Real proof of Iraqi's women's political strength, however, will come in the creation of a new constitution much later this year. "The election was not the most critical point," Salbi tells Newsweek. "The constitution-drafting committee, that's the most critical point. If women are not represented in the drafting of the constitution, most critically they're going to lose their rights. And usually these rights are represented through family law: custody, divorce, inheritance, work opportunities, representation -- all of these things."
Right now in Iraq, the days mark the festival of "Moharam," a 40-day event that represents the Shiite mourning period of the defeat of the Imam Hussein, son of Imam Ali, whom the Shiite consider the rightful leader of Islam after the death of the prophet Mohammed.
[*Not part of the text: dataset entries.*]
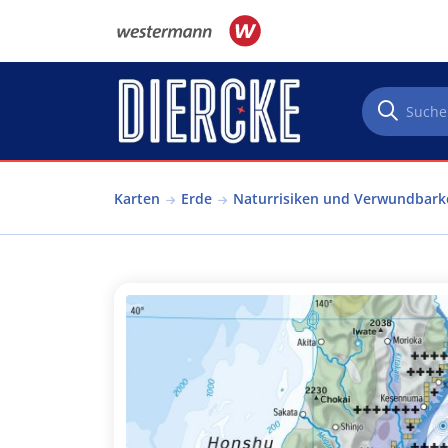
Direkt zum Inhalt
Karten
Erde
Naturrisiken und Verwundbark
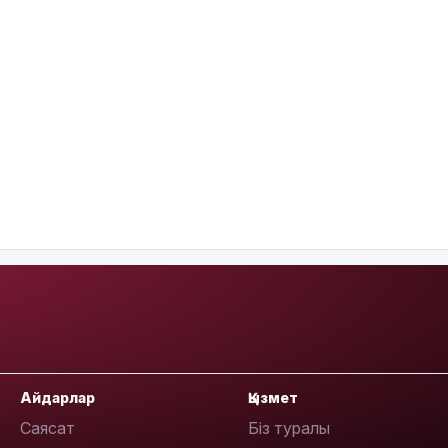
Айдарлар
Қызмет
Саясат
Біз туралы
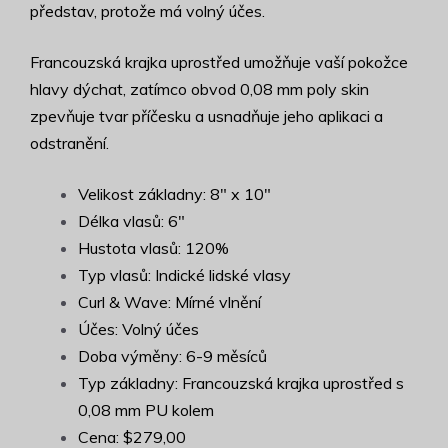
představ, protože má volný účes.
Francouzská krajka uprostřed umožňuje vaší pokožce
hlavy dýchat, zatímco obvod 0,08 mm poly skin
zpevňuje tvar příčesku a usnadňuje jeho aplikaci a
odstranění.
Velikost základny: 8" x 10"
Délka vlasů: 6"
Hustota vlasů: 120%
Typ vlasů: Indické lidské vlasy
Curl & Wave: Mírné vlnění
Účes: Volný účes
Doba výměny: 6-9 měsíců
Typ základny: Francouzská krajka uprostřed s
0,08 mm PU kolem
Cena: $279,00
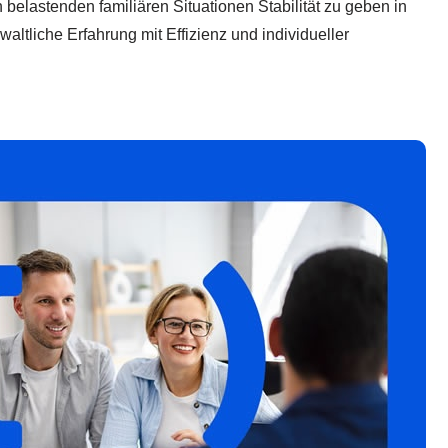
n belastenden familiären Situationen Stabilität zu geben in
ltliche Erfahrung mit Effizienz und individueller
After years of strife, Hussein was slain in battle near the Iraqi city of Karbala almost 1,400 years ago, a moment that relegated the Shiite into minority status in the Islamic world.
At the holy Shrine Imam Khadam in central Baghdad, pilgrims are arriving for the ritual flaying, chest-pounding and hitting themselves in the head with swords, a tribute to the suffering of Hussein to protect Islam. On the eve of taking power for the first time in Iraq, Shiite pilgrims crawl on the street, praying in tribute to Hussein for his and their loss. It's a momentous thing to witness.
To speak to the people about the new Iraq is heartwarming. "We are not like Iran, we are Arab Shiite, we love our Sunna brothers, Christians, Jews," says one man. "We want a government for all Iraqi people." If the Shiite can indeed harness the sense of self-sacrifice that they have shown their leaders for hundreds of years, whether on the field at Karbala or in defying Saddam, and find a middle ground with their political opponents, maybe Iraq does have a chance for a representative, egalitarian government -- one that incorporates lasting and equal rights for women.